(Change listing data)
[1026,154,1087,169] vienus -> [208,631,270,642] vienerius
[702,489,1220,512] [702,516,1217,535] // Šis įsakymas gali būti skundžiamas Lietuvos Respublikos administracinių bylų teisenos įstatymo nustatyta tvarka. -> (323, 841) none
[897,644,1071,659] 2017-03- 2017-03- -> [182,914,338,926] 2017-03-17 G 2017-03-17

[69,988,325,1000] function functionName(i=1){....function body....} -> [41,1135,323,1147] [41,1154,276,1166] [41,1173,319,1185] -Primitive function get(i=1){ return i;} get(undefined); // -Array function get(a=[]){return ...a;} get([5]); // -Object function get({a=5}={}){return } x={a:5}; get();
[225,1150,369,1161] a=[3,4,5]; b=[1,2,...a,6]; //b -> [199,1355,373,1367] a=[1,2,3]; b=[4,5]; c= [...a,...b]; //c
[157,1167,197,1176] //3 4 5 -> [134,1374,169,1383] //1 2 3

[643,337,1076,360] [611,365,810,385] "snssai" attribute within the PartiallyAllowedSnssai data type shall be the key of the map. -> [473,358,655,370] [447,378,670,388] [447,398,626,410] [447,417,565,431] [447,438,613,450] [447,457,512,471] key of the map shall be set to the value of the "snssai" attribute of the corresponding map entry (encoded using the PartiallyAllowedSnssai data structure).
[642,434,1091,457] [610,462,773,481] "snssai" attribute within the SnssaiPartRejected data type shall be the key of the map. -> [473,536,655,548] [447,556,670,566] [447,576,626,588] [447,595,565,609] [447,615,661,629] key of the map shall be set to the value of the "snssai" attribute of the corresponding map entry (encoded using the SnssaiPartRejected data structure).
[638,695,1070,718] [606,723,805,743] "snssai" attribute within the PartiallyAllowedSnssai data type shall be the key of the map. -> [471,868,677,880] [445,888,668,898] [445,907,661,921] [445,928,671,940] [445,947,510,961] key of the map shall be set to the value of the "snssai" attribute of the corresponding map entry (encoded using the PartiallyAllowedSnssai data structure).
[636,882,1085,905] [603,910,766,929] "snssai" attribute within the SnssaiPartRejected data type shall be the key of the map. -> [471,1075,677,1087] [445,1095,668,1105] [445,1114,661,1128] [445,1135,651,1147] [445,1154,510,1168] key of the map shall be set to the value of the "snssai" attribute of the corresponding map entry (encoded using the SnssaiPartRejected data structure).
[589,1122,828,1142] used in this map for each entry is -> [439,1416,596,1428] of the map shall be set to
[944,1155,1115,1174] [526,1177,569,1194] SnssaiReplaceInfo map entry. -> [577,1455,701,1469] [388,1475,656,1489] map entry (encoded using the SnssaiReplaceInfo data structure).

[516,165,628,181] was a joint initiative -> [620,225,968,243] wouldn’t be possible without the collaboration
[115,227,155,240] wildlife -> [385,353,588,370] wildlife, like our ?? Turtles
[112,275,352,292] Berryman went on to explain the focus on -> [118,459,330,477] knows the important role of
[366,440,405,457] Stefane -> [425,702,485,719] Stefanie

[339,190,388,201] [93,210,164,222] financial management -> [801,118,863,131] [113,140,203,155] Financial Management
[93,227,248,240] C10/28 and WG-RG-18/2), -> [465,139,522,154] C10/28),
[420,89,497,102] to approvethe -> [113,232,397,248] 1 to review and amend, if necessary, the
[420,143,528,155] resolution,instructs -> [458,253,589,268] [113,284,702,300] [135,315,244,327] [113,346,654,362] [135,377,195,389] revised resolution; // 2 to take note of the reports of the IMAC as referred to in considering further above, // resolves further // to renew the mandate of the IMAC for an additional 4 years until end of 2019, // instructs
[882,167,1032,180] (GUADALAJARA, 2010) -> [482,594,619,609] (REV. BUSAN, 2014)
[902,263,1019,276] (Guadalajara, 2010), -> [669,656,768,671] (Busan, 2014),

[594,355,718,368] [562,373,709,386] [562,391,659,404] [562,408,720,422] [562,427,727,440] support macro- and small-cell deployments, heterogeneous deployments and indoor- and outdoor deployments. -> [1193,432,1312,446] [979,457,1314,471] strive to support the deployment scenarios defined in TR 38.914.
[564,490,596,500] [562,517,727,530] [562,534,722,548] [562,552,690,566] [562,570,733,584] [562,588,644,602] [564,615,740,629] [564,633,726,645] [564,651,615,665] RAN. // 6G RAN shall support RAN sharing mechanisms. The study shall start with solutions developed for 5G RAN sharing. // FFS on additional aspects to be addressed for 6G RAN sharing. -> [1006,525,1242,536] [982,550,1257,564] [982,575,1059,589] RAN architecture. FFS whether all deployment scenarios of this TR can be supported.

Task details: What you return must match the data line for line.

Task response:
[1026,154,1087,169] vienus -> [208,631,270,642] vienerius
[702,489,1220,512] [702,516,1217,535] // Šis įsakymas gali būti skundžiamas Lietuvos Respublikos administracinių bylų teisenos įstatymo nustatyta tvarka. -> (323, 841) none
[897,644,1071,659] 2017-03- 2017-03- -> [182,914,338,926] 2017-03-17 G 2017-03-17

[69,988,325,1000] function functionName(i=1){....function body....} -> [41,1135,323,1147] [41,1154,276,1166] [41,1173,319,1185] -Primitive function get(i=1){ return i;} get(undefined); // -Array function get(a=[]){return ...a;} get([5]); // -Object function get({a=5}={}){return } x={a:5}; get();
[225,1150,369,1161] a=[3,4,5]; b=[1,2,...a,6]; //b -> [199,1355,373,1367] a=[1,2,3]; b=[4,5]; c= [...a,...b]; //c
[157,1167,197,1176] //3 4 5 -> [134,1374,169,1383] //1 2 3

[643,337,1076,360] [611,365,810,385] "snssai" attribute within the PartiallyAllowedSnssai data type shall be the key of the map. -> [473,358,655,370] [447,378,670,388] [447,398,626,410] [447,417,565,431] [447,438,613,450] [447,457,512,471] key of the map shall be set to the value of the "snssai" attribute of the corresponding map entry (encoded using the PartiallyAllowedSnssai data structure).
[642,434,1091,457] [610,462,773,481] "snssai" attribute within the SnssaiPartRejected data type shall be the key of the map. -> [473,536,655,548] [447,556,670,566] [447,576,626,588] [447,595,565,609] [447,615,661,629] key of the map shall be set to the value of the "snssai" attribute of the corresponding map entry (encoded using the SnssaiPartRejected data structure).
[638,695,1070,718] [606,723,805,743] "snssai" attribute within the PartiallyAllowedSnssai data type shall be the key of the map. -> [471,868,677,880] [445,888,668,898] [445,907,661,921] [445,928,671,940] [445,947,510,961] key of the map shall be set to the value of the "snssai" attribute of the corresponding map entry (encoded using the PartiallyAllowedSnssai data structure).
[636,882,1085,905] [603,910,766,929] "snssai" attribute within the SnssaiPartRejected data type shall be the key of the map. -> [471,1075,677,1087] [445,1095,668,1105] [445,1114,661,1128] [445,1135,651,1147] [445,1154,510,1168] key of the map shall be set to the value of the "snssai" attribute of the corresponding map entry (encoded using the SnssaiPartRejected data structure).
[589,1122,828,1142] used in this map for each entry is -> [439,1416,596,1428] of the map shall be set to
[944,1155,1115,1174] [526,1177,569,1194] SnssaiReplaceInfo map entry. -> [577,1455,701,1469] [388,1475,656,1489] map entry (encoded using the SnssaiReplaceInfo data structure).

[516,165,628,181] was a joint initiative -> [620,225,968,243] wouldn’t be possible without the collaboration
[115,227,155,240] wildlife -> [385,353,588,370] wildlife, like our ?? Turtles
[112,275,352,292] Berryman went on to explain the focus on -> [118,459,330,477] knows the important role of
[366,440,405,457] Stefane -> [425,702,485,719] Stefanie

[339,190,388,201] [93,210,164,222] financial management -> [801,118,863,131] [113,140,203,155] Financial Management
[93,227,248,240] C10/28 and WG-RG-18/2), -> [465,139,522,154] C10/28),
[420,89,497,102] to approvethe -> [113,232,397,248] 1 to review and amend, if necessary, the
[420,143,528,155] resolution,instructs -> [458,253,589,268] [113,284,702,300] [135,315,244,327] [113,346,654,362] [135,377,195,389] revised resolution; // 2 to take note of the reports of the IMAC as referred to in considering further above, // resolves further // to renew the mandate of the IMAC for an additional 4 years until end of 2019, // instructs
[882,167,1032,180] (GUADALAJARA, 2010) -> [482,594,619,609] (REV. BUSAN, 2014)
[902,263,1019,276] (Guadalajara, 2010), -> [669,656,768,671] (Busan, 2014),

[594,355,718,368] [562,373,709,386] [562,391,659,404] [562,408,720,422] [562,427,727,440] support macro- and small-cell deployments, heterogeneous deployments and indoor- and outdoor deployments. -> [1193,432,1312,446] [979,457,1314,471] strive to support the deployment scenarios defined in TR 38.914.
[564,490,596,500] [562,517,727,530] [562,534,722,548] [562,552,690,566] [562,570,733,584] [562,588,644,602] [564,615,740,629] [564,633,726,645] [564,651,615,665] RAN. // 6G RAN shall support RAN sharing mechanisms. The study shall start with solutions developed for 5G RAN sharing. // FFS on additional aspects to be addressed for 6G RAN sharing. -> [1006,525,1242,536] [982,550,1257,564] [982,575,1059,589] RAN architecture. FFS whether all deployment scenarios of this TR can be supported.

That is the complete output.